Italy, Torino

AI: Towards a Critical Utopia - Nexa Summer School 2019

when 26 June 2019 - 2 July 2019
language English
duration 1 week
credits 1.5 EC

It is commonly understood that AI is one of the most disruptive technologies being developed. It may affect almost every aspect of society – from knowledge sharing to economic interactions, from making art crafts to finding cures for our diseases – and of personal life – from making friends, to finding a partner, from dealing with the pain for the loss of beloved people, to helping us managing our households through smart objects. Understanding the relationship between AI and society is a complex endeavour, since its shape and its evolution are not an immutable technological law, but instead the consequence of specific choices, both private and public, that could very well change over time and may of course influence its sustainability.

Some powerful politicians like Vladimir Putin have declared that who will lead the researches in the field of AI, will lead the world, and of course many funds are coming from the armies (Harari, 2015) and from governments that seem to be working for monitoring and controlling us (Greenwald, 2015; Zuboff, 2018). Many others come from the finance world and are meant to increase the incomes of a few rich persons, regardless the risks ran by the rest of the population (O’Neil, 2016). There is much to fear the coming of a dystopian age, but we know that in times of big technological changes, debates on the dangers for the future are frequent and, in a certain way, necessary, because they help us focussing on the problems that must be faced to create a better world.
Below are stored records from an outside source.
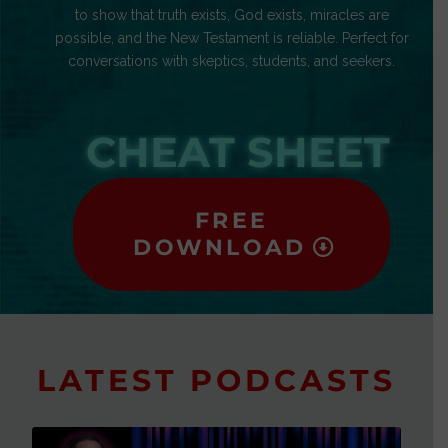
to show that truth exists, God exists, miracles are
possible, and the New Testament is reliable. Perfect for
conversations with skeptics, students, and seekers.
CHEAT SHEET
FREE
DOWNLOAD
LATEST PODCASTS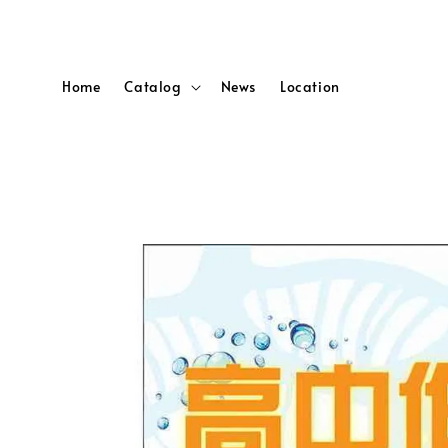
Home
Catalog
News
Location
However, most of the times good technologies have improved our lives, so it is up to be critical and aware, without giving up to the goal we have always pursued: using our technological tools for the good of mankind. In a time in which most of the reflections on the development of digital technologies are dystopian (Morozov, 2011), we propose to work on a more positive, even if problematic vision: a “critical utopia”, a utopia which must be aware of the limits of a too optimistic vision of the future.

Target group

The Summer School welcomes applications from Ph.D. students and MS students.

Fee info

EUR 0: The subscription to the lectures is free of charge.

Scholarships

The first 10 students enrolled will be covered all costs of extra-educational activities.